Using an external infusion system for continuous intravenous dosing of human insulin to produce persistent hypoglycemia in rats has, to our knowledge, not been tested previously for a period of four weeks. A major advantage of this infusion system is that the dose of insulin can easily be adjusted on an individual basis. It allows relatively unrestrained movements of the animal, and none of the animals showed clinical evidence of limb weakness, suggesting that collateral circulation was adequate for leg perfusion. Histopathological changes related to the indwelling catheter in the vena cava caudalis, femoral vein access site, and the exteriorization site in the interscapular area were inconspicuous and comparable to findings by others using this infusion system in SD rats[55]. A disadvantage of this infusion system might be the relatively large infusion volume potentially causing hemodilution and urine dilution as well as increased urine volumes. However, the infusion rate used in this study (1.4 ml/kg/h) was well below the possible maximal value considered “good practice” in the rat, which is 4 ml/kg/h[56]. Increasing the infusion rate slightly in future studies to reduce the risk of clotting of the catheter (e.g., to 2.0 ml/kg/h) should be considered. Nevertheless, the present rat model has proven to be useful for investigations of the effects of chronic hypoglycemia induced by human insulin for up to four weeks and most likely also for longer durations.

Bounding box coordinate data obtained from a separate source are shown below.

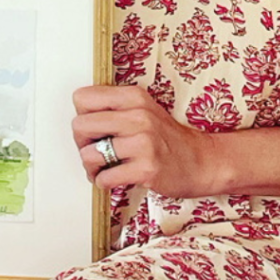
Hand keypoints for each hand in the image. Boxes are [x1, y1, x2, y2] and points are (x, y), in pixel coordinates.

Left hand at [72, 85, 213, 197]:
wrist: (201, 161)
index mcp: (133, 96)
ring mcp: (144, 142)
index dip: (82, 116)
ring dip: (92, 168)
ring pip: (89, 155)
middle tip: (96, 152)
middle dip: (82, 144)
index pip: (82, 98)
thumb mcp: (142, 110)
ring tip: (105, 168)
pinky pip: (105, 178)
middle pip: (79, 125)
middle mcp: (138, 115)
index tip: (95, 129)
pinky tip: (116, 178)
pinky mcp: (147, 168)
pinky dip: (104, 183)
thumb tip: (78, 121)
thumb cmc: (165, 138)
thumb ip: (113, 109)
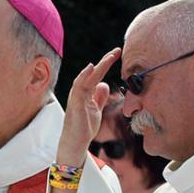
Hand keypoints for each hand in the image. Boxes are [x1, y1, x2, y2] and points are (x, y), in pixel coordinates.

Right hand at [58, 48, 120, 164]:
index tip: (117, 54)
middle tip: (117, 50)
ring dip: (98, 66)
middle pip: (93, 72)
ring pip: (87, 77)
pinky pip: (78, 87)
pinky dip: (83, 76)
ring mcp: (77, 97)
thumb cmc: (84, 127)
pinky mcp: (75, 103)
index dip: (107, 63)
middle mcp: (80, 91)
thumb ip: (99, 97)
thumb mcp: (96, 110)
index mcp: (87, 92)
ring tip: (109, 57)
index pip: (98, 75)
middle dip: (105, 61)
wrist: (76, 142)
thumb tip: (104, 84)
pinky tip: (90, 68)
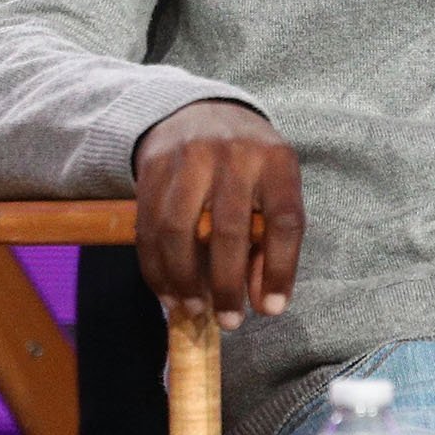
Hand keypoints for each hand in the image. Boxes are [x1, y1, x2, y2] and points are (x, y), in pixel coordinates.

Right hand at [131, 99, 303, 328]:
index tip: (271, 309)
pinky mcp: (152, 169)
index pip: (285, 220)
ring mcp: (189, 159)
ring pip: (179, 231)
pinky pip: (148, 228)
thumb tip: (264, 302)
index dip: (280, 269)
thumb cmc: (248, 162)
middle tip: (230, 322)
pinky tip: (168, 293)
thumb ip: (272, 239)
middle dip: (228, 285)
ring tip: (194, 310)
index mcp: (277, 160)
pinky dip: (156, 269)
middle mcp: (234, 155)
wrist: (198, 112)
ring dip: (185, 281)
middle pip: (229, 230)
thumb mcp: (274, 186)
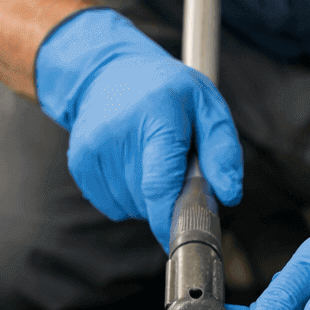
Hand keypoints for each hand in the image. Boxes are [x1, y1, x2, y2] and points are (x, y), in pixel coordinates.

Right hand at [35, 8, 241, 245]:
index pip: (160, 184)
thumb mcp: (207, 105)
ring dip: (148, 197)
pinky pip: (112, 205)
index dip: (170, 219)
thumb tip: (229, 194)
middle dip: (170, 197)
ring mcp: (93, 148)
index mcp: (156, 114)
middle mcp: (118, 132)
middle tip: (175, 166)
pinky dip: (128, 195)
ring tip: (150, 159)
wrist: (108, 72)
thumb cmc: (166, 90)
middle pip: (148, 199)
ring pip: (131, 206)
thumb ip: (223, 150)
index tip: (180, 237)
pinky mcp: (80, 163)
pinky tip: (131, 165)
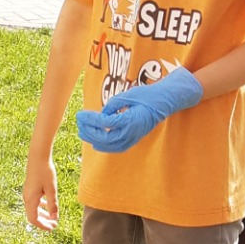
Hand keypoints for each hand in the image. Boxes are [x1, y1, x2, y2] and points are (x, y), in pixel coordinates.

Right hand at [23, 152, 58, 230]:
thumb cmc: (45, 172)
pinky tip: (48, 206)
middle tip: (55, 225)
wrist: (38, 158)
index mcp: (31, 200)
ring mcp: (27, 194)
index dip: (43, 226)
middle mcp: (27, 199)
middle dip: (44, 222)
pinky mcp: (30, 190)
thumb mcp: (52, 190)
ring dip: (43, 215)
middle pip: (33, 216)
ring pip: (34, 210)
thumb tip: (54, 218)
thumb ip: (53, 204)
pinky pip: (34, 203)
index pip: (34, 219)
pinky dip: (41, 207)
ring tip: (53, 217)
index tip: (52, 228)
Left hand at [77, 67, 203, 153]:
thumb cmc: (147, 96)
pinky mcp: (133, 140)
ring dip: (93, 139)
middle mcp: (131, 133)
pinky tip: (94, 142)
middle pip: (104, 137)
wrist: (164, 102)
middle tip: (79, 121)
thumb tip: (102, 115)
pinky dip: (104, 146)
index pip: (105, 123)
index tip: (81, 114)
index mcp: (130, 120)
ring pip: (108, 145)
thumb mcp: (128, 95)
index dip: (91, 120)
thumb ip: (112, 105)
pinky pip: (115, 148)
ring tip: (82, 131)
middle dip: (88, 130)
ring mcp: (132, 138)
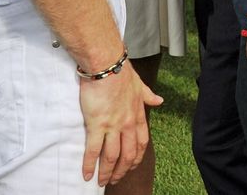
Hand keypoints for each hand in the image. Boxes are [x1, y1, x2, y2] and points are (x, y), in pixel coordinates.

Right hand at [79, 59, 163, 185]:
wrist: (107, 64)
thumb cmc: (121, 72)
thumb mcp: (140, 84)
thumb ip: (148, 95)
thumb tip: (160, 101)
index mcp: (138, 114)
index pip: (141, 143)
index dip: (137, 158)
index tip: (131, 166)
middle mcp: (128, 123)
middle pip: (128, 155)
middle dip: (122, 170)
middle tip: (114, 179)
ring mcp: (113, 125)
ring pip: (112, 157)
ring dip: (107, 172)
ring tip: (101, 181)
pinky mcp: (98, 124)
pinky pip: (94, 150)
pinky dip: (90, 165)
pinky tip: (86, 174)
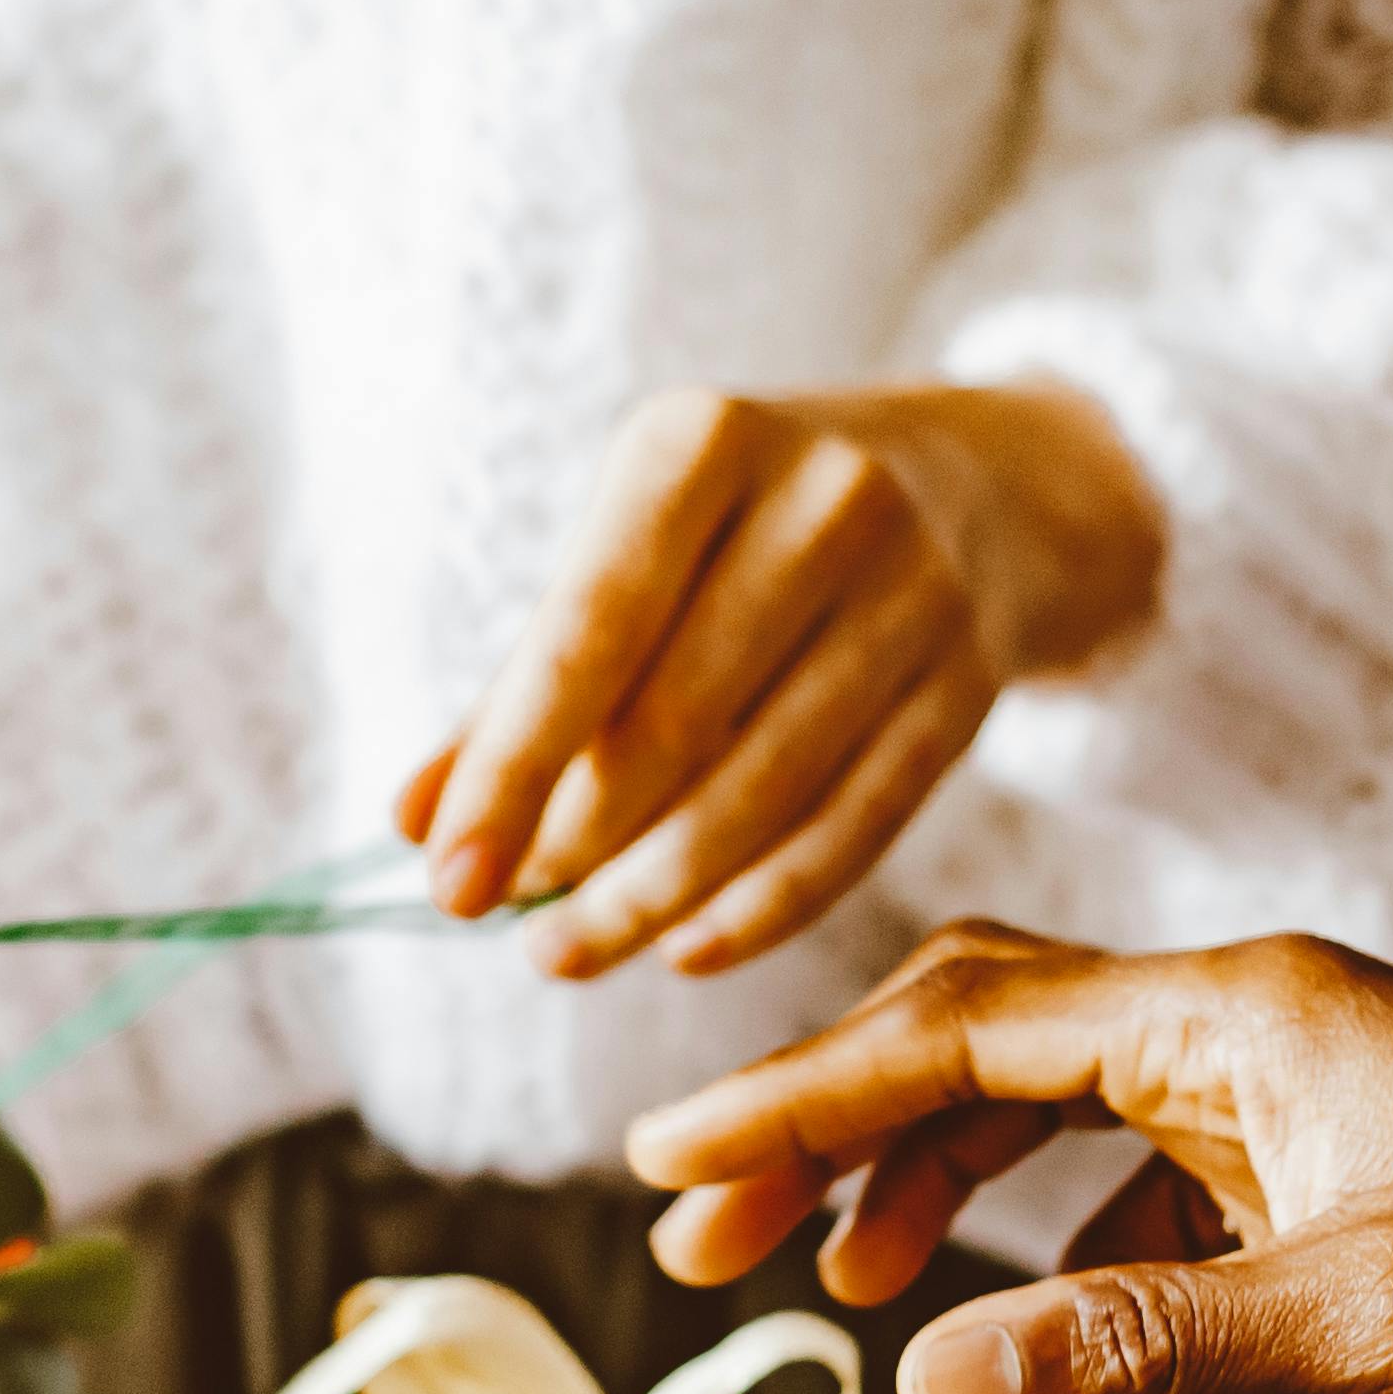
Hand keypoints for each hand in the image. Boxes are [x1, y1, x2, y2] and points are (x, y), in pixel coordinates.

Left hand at [401, 382, 1165, 977]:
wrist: (978, 483)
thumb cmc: (742, 529)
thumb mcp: (630, 552)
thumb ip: (521, 684)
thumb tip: (415, 820)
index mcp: (703, 441)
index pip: (588, 629)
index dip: (509, 768)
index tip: (448, 878)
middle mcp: (824, 501)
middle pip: (678, 720)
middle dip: (576, 845)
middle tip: (510, 928)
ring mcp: (915, 591)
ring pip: (766, 788)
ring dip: (654, 897)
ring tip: (570, 951)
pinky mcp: (969, 683)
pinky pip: (855, 824)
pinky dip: (762, 905)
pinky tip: (684, 951)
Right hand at [626, 921, 1392, 1393]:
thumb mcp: (1383, 1327)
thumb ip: (1145, 1348)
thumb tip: (934, 1380)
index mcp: (1250, 1014)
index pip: (957, 1028)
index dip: (795, 1097)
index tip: (669, 1162)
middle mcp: (1262, 1030)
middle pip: (980, 1041)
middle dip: (831, 1131)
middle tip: (707, 1235)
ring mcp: (1305, 1102)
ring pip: (1056, 1113)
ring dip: (931, 1187)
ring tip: (836, 1287)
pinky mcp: (1348, 1180)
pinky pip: (1147, 1189)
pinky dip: (1055, 1248)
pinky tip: (1034, 1333)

In conclusion, a novel experimental model for inducing persistent hypoglycemia for four weeks by i.v. infusion of human insulin was presented in the healthy growing SD rat. The model provides a scientifically acceptable rodent model to be used as a general comparator in the nonclinical evaluation of possible toxicological effects of new basal long-acting insulin analogues. Importantly, this may reduce the need for an in-study comparator, thus reducing the number of animals needed for development of long-acting insulin analogues. The induced persistent hypoglycemia with blood glucose levels generally between 2–4 mM over 4 weeks in both male and female rats resulted in peripheral nerve and skeletal muscle changes including axonal degeneration in the majority of animals in the insulin-infused groups and myofiber degeneration in up to half of animals in the insulin-infused groups. Multifocal or focal myofiber degeneration was predominantly seen in animals with axonal degeneration, supporting the hypothesis that muscle changes might be secondary to nerve changes. As it has now been shown that the present animal model of IIH produces histopathological changes in sciatic nerve and skeletal muscle tissue, the results and model presented here form the basis of future larger-scale follow-up studies. These should include more animals as well as a more detailed histopathological examination of the myofiber changes and their distribution including a comparison to changes typically seen in denervated skeletal muscle tissue in order to verify this hypothesis. Such studies could further clarify the sequence of events in the development and distribution of these nerve and skeletal muscle changes. To our knowledge, this is the first study to demonstrate experimentally that persistent hypoglycemia in rats induced by human insulin results in axonal degeneration in peripheral nerves with accompanying myofiber degeneration in skeletal muscle.